Y lloraba. Lloraba como no lo había hecho nunca. Lloraba por ella y lloraba por él. Lloraba por los recuerdos y lloraba de vergüenza. La autoestima por el suelo. Rota como si fuera un cristal que hubieran golpeado. Cada pedazo era un recuerdo. Estaba cansada de tener que recomponer una y otra vez eso que no servía para nada, que a la mínima volvía a partirse en mil pedazos. Con ayuda y con mucho cariño conseguía juntar todos los trozos y hacer como si nada hubiera pasado. Volvía a ser la chica segura de siempre, la que sonreía y sabía que ella podía con todo. Pero esta vez era diferente, su autoestima ya no se podía recuperar, valía la pena construirla de nuevo.
Vivía con la duda de si era suficientemente buena, suficientemente buena para su trabajo, suficientemente buena para sus amigas, suficientemente buena para sus amigos, suficientemente buena para él. Vaya preocupación, nunca era suficiente, lloraba de impotencia, por no poder mejorar. Y como siempre nadie se daba cuenta, disimulaba muy bien, las lágrimas para la almohada, la cabeza en las nubes y la mirada perdida: "-¿Qué te pasa? -Estoy cansada". La vieja excusa de siempre le seguía sirviendo.

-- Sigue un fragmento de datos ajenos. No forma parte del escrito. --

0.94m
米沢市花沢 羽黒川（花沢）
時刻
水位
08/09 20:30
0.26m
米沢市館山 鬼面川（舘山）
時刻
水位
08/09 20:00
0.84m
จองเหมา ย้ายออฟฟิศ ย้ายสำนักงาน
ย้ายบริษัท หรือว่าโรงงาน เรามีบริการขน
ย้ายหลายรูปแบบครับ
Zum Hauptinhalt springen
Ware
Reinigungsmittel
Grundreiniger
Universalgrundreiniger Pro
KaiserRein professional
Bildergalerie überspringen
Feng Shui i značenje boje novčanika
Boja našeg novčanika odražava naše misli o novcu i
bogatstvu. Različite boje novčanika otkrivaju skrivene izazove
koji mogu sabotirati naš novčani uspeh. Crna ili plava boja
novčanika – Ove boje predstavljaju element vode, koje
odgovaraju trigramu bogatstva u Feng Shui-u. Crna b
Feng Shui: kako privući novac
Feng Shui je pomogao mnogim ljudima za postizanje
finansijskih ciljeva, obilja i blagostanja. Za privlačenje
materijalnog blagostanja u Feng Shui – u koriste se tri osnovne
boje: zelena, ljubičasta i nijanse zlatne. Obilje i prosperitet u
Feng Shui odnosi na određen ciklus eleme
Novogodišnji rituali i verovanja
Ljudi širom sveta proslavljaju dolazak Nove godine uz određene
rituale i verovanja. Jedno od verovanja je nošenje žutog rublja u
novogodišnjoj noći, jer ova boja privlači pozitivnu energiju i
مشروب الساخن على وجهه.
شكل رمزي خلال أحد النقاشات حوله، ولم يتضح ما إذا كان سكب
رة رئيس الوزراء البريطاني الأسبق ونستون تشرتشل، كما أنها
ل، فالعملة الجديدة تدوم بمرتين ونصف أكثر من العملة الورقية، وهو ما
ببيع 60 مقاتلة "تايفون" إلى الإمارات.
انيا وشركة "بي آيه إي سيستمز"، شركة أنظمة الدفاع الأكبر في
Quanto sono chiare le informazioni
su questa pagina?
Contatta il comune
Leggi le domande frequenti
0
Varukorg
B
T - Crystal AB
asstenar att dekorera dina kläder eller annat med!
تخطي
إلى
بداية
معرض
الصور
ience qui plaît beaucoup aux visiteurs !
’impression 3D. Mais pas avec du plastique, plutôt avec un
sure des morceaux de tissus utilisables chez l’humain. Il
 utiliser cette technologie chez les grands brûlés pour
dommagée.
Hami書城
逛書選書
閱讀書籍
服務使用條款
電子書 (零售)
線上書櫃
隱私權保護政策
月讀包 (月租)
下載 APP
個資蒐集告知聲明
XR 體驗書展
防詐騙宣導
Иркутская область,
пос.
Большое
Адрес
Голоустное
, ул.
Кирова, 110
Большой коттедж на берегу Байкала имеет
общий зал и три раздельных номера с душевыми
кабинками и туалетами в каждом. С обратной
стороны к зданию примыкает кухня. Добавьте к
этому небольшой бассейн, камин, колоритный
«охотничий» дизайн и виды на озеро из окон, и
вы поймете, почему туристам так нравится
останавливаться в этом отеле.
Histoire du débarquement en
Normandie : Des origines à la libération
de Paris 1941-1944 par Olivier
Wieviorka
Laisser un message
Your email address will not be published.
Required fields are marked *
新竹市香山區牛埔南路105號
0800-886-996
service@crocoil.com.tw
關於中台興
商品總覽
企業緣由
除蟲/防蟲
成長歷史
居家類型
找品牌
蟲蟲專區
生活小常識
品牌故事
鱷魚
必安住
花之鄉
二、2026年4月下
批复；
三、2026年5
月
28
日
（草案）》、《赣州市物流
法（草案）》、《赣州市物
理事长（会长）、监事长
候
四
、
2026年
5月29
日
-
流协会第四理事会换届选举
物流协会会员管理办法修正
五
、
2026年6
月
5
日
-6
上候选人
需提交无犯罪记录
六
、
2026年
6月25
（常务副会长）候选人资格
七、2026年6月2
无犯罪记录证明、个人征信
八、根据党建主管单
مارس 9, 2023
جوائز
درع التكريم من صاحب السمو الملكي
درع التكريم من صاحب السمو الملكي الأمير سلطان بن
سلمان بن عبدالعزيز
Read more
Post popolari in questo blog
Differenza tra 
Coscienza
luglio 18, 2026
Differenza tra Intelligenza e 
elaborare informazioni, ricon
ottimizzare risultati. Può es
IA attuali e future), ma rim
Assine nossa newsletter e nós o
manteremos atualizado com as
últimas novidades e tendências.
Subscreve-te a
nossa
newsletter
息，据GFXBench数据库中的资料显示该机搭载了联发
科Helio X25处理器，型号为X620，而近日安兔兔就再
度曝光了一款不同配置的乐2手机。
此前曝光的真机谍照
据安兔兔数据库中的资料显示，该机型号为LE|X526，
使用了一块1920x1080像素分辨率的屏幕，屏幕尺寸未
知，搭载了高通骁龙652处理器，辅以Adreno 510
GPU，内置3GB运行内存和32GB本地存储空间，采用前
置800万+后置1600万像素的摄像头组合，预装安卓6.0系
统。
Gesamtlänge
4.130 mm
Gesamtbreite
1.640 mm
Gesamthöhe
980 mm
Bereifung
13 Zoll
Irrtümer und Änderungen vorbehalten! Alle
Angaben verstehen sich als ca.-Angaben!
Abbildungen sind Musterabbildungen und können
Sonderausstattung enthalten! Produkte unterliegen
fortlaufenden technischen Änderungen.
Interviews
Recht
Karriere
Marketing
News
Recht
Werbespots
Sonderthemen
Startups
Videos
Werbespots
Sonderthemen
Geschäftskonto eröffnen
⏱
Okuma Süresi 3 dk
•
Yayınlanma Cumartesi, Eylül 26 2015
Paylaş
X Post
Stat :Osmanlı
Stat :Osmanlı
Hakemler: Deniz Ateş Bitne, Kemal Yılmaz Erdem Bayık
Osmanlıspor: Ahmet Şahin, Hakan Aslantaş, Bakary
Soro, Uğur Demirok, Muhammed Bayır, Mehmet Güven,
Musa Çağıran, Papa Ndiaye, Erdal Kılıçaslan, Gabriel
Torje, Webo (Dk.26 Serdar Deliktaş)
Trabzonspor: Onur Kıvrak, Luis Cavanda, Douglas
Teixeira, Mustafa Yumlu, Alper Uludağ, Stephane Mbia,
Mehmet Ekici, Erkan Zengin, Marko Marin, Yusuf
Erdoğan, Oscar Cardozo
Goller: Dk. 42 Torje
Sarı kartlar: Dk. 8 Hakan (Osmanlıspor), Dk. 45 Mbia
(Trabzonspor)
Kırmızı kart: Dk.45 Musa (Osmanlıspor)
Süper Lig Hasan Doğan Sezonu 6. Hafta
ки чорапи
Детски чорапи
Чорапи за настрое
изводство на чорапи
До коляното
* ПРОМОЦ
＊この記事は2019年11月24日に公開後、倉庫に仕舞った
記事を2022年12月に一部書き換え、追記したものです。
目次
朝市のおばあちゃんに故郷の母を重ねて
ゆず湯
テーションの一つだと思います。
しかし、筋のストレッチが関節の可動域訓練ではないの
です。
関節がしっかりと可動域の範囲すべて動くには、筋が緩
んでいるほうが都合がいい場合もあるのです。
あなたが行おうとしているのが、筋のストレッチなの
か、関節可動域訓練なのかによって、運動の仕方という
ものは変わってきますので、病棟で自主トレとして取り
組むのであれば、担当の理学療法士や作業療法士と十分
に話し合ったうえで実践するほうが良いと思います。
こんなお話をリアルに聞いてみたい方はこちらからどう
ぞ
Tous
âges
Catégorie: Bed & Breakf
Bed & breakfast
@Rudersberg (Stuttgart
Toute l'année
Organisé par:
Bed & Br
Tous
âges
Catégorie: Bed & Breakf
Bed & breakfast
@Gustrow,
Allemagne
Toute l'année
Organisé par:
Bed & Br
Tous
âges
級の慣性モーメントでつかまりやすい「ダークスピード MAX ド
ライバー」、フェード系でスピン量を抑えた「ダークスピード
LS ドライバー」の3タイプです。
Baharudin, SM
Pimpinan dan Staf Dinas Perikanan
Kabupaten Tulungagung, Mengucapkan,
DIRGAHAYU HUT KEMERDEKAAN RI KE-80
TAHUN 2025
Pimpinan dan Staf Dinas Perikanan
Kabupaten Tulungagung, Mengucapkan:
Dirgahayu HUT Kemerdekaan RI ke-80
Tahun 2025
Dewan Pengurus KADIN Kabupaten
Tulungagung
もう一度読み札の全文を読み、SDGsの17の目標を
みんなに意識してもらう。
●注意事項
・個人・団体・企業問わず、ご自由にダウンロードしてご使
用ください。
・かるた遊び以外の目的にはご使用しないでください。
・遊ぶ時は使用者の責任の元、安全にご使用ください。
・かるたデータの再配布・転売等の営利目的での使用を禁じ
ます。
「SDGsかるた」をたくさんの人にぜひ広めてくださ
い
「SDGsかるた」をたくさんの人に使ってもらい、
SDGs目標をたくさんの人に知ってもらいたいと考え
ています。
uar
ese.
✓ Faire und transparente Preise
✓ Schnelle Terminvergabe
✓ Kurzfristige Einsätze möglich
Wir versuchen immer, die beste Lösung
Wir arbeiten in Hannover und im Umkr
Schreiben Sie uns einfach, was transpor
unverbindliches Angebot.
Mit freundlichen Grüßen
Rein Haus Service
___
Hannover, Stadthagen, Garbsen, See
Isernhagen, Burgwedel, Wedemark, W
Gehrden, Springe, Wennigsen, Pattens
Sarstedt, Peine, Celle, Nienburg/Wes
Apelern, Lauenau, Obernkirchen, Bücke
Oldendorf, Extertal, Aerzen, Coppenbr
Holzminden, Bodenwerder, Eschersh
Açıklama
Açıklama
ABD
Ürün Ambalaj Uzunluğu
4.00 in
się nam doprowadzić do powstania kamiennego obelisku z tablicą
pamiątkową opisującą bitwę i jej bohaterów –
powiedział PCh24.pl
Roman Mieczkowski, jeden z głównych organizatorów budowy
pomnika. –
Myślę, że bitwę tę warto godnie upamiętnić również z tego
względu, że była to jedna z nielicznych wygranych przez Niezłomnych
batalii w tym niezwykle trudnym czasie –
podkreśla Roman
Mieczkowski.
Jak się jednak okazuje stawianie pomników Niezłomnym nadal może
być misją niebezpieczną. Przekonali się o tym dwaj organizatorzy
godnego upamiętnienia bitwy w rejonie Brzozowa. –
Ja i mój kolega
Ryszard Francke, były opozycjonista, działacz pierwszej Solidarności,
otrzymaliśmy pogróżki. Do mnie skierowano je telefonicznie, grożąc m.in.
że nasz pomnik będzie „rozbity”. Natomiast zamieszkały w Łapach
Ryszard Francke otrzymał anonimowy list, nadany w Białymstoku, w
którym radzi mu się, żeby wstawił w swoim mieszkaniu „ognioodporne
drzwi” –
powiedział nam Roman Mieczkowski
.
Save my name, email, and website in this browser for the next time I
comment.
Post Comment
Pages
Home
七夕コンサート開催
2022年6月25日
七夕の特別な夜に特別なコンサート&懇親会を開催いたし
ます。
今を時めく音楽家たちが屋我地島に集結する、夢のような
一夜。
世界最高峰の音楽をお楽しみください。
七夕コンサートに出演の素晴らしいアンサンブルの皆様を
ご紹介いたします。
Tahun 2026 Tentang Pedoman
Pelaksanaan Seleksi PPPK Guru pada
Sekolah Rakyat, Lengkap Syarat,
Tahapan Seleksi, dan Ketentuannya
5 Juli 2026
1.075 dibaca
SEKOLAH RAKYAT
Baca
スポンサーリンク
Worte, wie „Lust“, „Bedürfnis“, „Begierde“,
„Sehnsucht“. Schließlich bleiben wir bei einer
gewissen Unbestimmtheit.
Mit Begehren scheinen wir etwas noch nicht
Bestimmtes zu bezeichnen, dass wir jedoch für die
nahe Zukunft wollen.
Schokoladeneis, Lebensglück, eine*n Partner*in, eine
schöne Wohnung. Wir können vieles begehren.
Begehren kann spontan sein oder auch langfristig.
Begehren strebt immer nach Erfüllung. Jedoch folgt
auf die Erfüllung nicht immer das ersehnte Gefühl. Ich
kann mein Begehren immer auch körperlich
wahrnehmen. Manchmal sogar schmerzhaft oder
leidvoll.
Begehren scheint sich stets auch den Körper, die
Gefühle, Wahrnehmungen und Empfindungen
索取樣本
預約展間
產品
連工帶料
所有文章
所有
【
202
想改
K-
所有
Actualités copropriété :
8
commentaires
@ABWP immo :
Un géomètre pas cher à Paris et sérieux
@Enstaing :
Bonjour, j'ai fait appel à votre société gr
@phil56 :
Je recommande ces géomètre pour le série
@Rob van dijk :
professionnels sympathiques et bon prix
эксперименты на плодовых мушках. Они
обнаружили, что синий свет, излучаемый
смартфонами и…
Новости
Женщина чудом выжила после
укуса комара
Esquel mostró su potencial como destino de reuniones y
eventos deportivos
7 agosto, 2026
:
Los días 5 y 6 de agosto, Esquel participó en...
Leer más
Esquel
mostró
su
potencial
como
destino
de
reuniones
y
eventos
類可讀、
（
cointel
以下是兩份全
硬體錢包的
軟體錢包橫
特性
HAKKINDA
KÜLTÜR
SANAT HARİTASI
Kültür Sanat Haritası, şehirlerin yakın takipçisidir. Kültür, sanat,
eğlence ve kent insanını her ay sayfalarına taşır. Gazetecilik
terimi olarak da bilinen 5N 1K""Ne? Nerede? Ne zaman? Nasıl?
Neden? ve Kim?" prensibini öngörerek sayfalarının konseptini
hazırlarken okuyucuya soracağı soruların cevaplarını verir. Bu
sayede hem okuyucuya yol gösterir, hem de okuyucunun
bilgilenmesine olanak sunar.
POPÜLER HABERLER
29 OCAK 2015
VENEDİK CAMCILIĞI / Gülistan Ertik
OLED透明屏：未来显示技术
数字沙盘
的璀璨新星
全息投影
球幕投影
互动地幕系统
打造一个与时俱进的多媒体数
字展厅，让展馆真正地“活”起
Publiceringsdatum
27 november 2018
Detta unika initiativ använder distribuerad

Salía de noche; jueves, viernes, sábado... No le importaba el día que fuera, se maquillaba y vestía como si fuera el último día de su vida. ¿En exceso? Posiblemente. Escondía detrás del maquillaje y la ropa cara sus penas. "Una pija más" pensabas cuando la veías. Beefeater limón con un hielo y muy cargado para ahogar las penas y conseguir una sonrisa fácil. Se divertía, cantaba, bailaba y disfrutaba de su juventud hasta que ponían Extremoduro. Extremo le arrancaba tantas lágrimas como sonrisas, tantos recuerdos que se acumulaban en sus ojos y se deslizaban en forma de una pequeña lágrima que rápidamente secaba para seguir disfrutando de la noche. O de la mañana, que más da.